A person with DS lives with extreme self-neglect. This includes domestic squalor, social withdrawal, apathy, compulsive hoarding of garbage or animals, and a lack of shame towards their living situation and health conditions. Many of the hoarded items don’t have any sentimental value and can often be garbage.

This will often end up creating environments for rodents, insects, mold, and other dangerous things to thrive.

But what’s the difference between DS and compulsive hoarding?

Well nearly all people with DS will be hoarders but not all hoarders have DS. Also, general hoarders often hold a great deal of shame towards their living conditions. They don’t want people to see where they live, because they don’t want everyone to know what they surround themselves with. Hoarders also see every item as sentimental. They have a hard time letting anything go.

Diogenes Syndrome Problems

Because of the lack of shame and the social withdrawal (as well as the very slow onset of the disorder), most of the surrounding family and friends will have no idea what’s going on until the sufferer is deep into their self-neglect to the point of danger.

And since doctors and researchers are still having a hard time pinpointing a root cause, it’s nearly impossible to know what red flags to look for (aside from literally going into someone’s house and making sure they are okay).

Here are some research contradictions…

  • DS happens in both men and women
  • It happens to those who have lived in poverty and to those who have not
  • It can occur in people who have experienced past trauma or those who haven’t
  • People of all levels of intelligence are affected

The only thing that professionals can agree on is…

Diogenes Syndrome

Managing DS

Here is where things get tricky (especially for doctors). DS patients don’t see their hoarding or self-neglect as a problem. Couple this with suspicion and aggression, and they often angrily refuse treatment.

This leaves doctors in a problematic situation since in most situations they’re not allowed to force treatments on people. But, for example, in cases where someone can’t even walk, they might have to accept help.

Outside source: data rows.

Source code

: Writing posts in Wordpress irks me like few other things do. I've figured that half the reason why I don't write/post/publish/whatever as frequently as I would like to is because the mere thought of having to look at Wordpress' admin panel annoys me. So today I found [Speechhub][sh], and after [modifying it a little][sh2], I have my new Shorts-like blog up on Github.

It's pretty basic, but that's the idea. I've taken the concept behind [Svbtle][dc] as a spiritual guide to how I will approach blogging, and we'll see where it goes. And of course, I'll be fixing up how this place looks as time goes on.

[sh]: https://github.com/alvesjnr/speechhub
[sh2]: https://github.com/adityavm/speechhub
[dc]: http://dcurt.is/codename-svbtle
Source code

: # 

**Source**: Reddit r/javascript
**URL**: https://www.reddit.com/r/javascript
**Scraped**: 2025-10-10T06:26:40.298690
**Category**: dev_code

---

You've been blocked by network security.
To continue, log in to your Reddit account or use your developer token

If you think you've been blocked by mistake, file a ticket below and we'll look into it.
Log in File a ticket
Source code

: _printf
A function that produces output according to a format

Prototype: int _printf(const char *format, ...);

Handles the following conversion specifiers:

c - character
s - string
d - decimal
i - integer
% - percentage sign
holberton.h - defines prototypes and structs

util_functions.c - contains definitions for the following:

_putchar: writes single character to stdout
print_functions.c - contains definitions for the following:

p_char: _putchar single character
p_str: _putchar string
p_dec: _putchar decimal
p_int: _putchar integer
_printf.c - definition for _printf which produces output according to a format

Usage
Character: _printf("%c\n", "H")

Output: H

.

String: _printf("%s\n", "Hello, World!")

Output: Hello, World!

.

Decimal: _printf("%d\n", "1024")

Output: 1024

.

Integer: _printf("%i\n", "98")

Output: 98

But that’s not all. Studies have shown that people with DS who are forced into a hospital often get worse (some dying). And if they end up in a nursing home (with many in the USA being stigmatized for poor treatment of seniors, it can end up in a place that hurts more than helps.

Even if they can get the patient into a decent nursing home, success rates show that having only one dedicated nurse and social worker will give any positive results.

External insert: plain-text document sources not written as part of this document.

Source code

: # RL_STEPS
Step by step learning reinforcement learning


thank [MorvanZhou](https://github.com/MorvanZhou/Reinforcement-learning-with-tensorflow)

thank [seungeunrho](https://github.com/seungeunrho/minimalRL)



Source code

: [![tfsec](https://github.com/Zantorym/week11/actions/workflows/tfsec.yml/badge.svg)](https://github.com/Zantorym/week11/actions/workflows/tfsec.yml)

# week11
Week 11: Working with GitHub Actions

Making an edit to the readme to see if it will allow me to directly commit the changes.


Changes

The best results of all show that senior daycare is the best. People can go and socialize with others. This helps combat breakdowns and builds healthy relationships (and works against one of the major factors of DS, which is social isolation). There are also home cleaning and food delivery services.  

Interesting Diogenes Syndrome Etymology

Did you know that “Diogenes” was coined by A.N.G. Clarke in the mid‑1970s. However, there was a real  Diogenes of Sinope. He was an ancient Greek philosopher, a Cynic, and an ultimate minimalist, who allegedly lived in a large jar in Athens. 

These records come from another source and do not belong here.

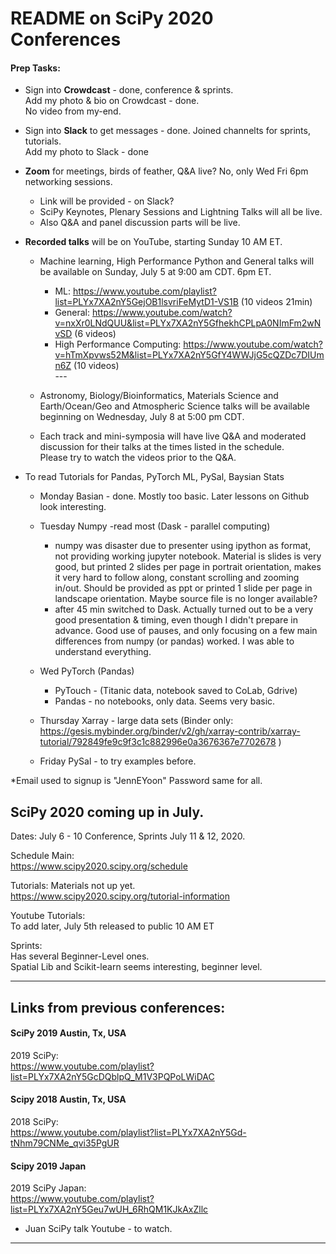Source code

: # README on SciPy 2020 Conferences  

#### Prep Tasks:
  * Sign into **Crowdcast** - done, conference & sprints.  
    Add my photo & bio on Crowdcast - done.  
    No video from my-end.  
    
  * Sign into **Slack** to get messages - done.  Joined channelts for sprints, tutorials.  
    Add my photo to Slack - done  
    
  * **Zoom** for meetings, birds of feather, Q&A live? No, only Wed Fri 6pm networking sessions.  
  
    - Link will be provided - on Slack?  
    - SciPy Keynotes, Plenary Sessions and Lightning Talks will all be live.  
    - Also Q&A and panel discussion parts will be live.   
    
  * **Recorded talks** will be on YouTube, starting Sunday 10 AM ET.  
    - Machine learning, High Performance Python and General talks will be available  on Sunday, July 5 at 9:00 am CDT.  6pm ET.   
    
      * ML: https://www.youtube.com/playlist?list=PLYx7XA2nY5GejOB1lsvriFeMytD1-VS1B  (10 videos 21min) 
      * General: https://www.youtube.com/watch?v=nxXr0LNdQUU&list=PLYx7XA2nY5GfhekhCPLpA0NImFm2wNvSD (6 videos)  
      * High Performance Computing: https://www.youtube.com/watch?v=hTmXpvws52M&list=PLYx7XA2nY5GfY4WWJjG5cQZDc7DIUmn6Z (10 videos)  
      \-\-\-  
    - Astronomy, Biology/Bioinformatics, Materials Science and Earth/Ocean/Geo and Atmospheric Science talks will be available beginning on Wednesday, July 8 at 5:00 pm CDT. 
    - Each track and mini-symposia will have live Q&A and moderated discussion for their talks at the times listed in the schedule.   
      Please try to watch the videos prior to the Q&A.  
    
  * To read Tutorials for Pandas, PyTorch ML, PySal, Baysian Stats
    - Monday Basian - done.  Mostly too basic.  Later lessons on Github look interesting.  
    - Tuesday Numpy -read most (Dask - parallel computing)  
      * numpy was disaster due to presenter using ipython as format, not providing working jupyter  notebook. Material is slides is very good, but printed 2 slides per page in portrait orientation, makes it very hard to follow along, constant scrolling and zooming in/out.  Should be provided as ppt or printed 1 slide per page in landscape orientation.  Maybe source file is no longer available?  
      * after 45 min switched to Dask. Actually turned out to be a very good presentation & timing, even though I didn't prepare in advance.  Good use of pauses, and only focusing on a few main differences from numpy (or pandas) worked.  I was able to understand everything.  
    
    - Wed PyTorch (Pandas)   
      - PyTouch - (Titanic data, notebook saved to CoLab, Gdrive)  
      - Pandas - no notebooks, only data. Seems very basic.  
      
    - Thursday Xarray - large data sets
      (Binder only:  https://gesis.mybinder.org/binder/v2/gh/xarray-contrib/xarray-tutorial/792849fe9c9f3c1c882996e0a3676367e7702678 )  
      
    - Friday PySal - to try examples before.   

  *Email used to signup is "JennEYoon"  Password same for all.


## SciPy 2020 coming up in July.  

Dates: July 6 - 10 Conference, Sprints July 11 & 12, 2020.  

Schedule Main:  
https://www.scipy2020.scipy.org/schedule  

Tutorials: Materials not up yet.   
https://www.scipy2020.scipy.org/tutorial-information

Youtube Tutorials:  
To add later, July 5th released to public 10 AM ET

Sprints:  
Has several Beginner-Level ones.  
Spatial Lib and Scikit-learn seems interesting, beginner level.    
  
---   

## Links from previous conferences:

#### SciPy 2019 Austin, Tx, USA  
2019 SciPy:  
https://www.youtube.com/playlist?list=PLYx7XA2nY5GcDQblpQ_M1V3PQPoLWiDAC   

#### Scipy 2018 Austin, Tx, USA  
2018 SciPy:  
https://www.youtube.com/playlist?list=PLYx7XA2nY5Gd-tNhm79CNMe_qvi35PgUR  

#### Scipy 2019 Japan   
2019 SciPy Japan:  
https://www.youtube.com/playlist?list=PLYx7XA2nY5Geu7wUH_6RhQM1KJkAxZllc  

   * Juan SciPy talk Youtube - to watch.   
---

The funny thing is, he was the opposite of a hoarder or a social isolationist. He lived simply and would walk to Agora every day to be around people. He loved company. So the term is a bit of a misnomer.

DS End Thoughts

This syndrome can be quite scary to think of, let alone watch someone go through it.

The best thing you can do is keep a loving eye on the older members of your family. Be a strong social link. Watch out for things like falling levels of self-care (hygiene, matted hair, body odor, untrimmed nails, malnutrition, dehydration, unexplained injuries, etc).

Offer to help, and if they refuse, talk to a doctor to see if there is something you should do next.